Kanthal (A)
Cooper, R. & Kaplan, R. S. (1999). The Design of Cost Management Systems: Text and Cases (Second Edition). Upper Saddle River, New Jersey: Prentice Hall. {Pp. 355-362} Provide complete, well-documented responses to each of the following items. A. Describe Kanthal's competitive position and strategy and operating problems. B. Describe the design, strengths, and weaknesses of Kanthal's existing (old) cost accounting system. C. Describe the design, strengths, and weaknesses of Kanthal's new account management system. D. Assume that Kanthal's products have gross profit margins (sales prices minus volume-related expenses) of 50% and the SEK 800 cost that Kanthal incurs to handle a customer order is one-third the extra cost the company incurs to handle a manufacturing order for a nonstocked item. Use these assumptions to compute the following: 1. the profits and profit margins for two small orders of SEK 2,000 each. One order is for a stocked item; the other, a non-stocked item. 2. the profits and profit margins for two customers, each having purchased SEK 200,000 of products.
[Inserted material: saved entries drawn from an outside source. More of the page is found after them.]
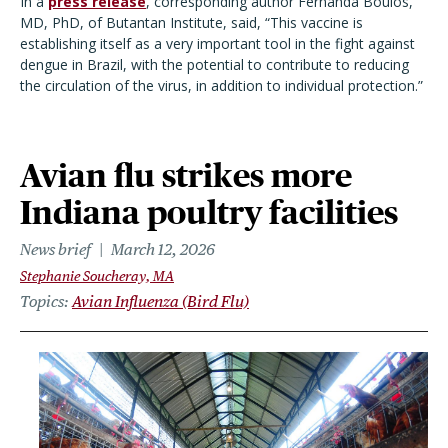
In a
press release
, corresponding author Fernanda Boulos,
MD, PhD, of Butantan Institute, said, “This vaccine is
establishing itself as a very important tool in the fight against
dengue in Brazil, with the potential to contribute to reducing
the circulation of the virus, in addition to individual protection.”
Avian flu strikes more
Indiana poultry facilities
News brief
March 12, 2026
Stephanie Soucheray, MA
Topics
Avian Influenza (Bird Flu)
Customer A placed five orders for non-stocked items. Customer B placed 30 orders, six for stocked items and 24 for non-stocked items.
E. Describe Kanthal's "low-profit" and "high-profit" customers in both quantitatively and qualitatively terms. F. Describe the strategic and operating actions that Mr. Ridderstrale should take in response to the large number of unprofitable customers revealed by the new account management system.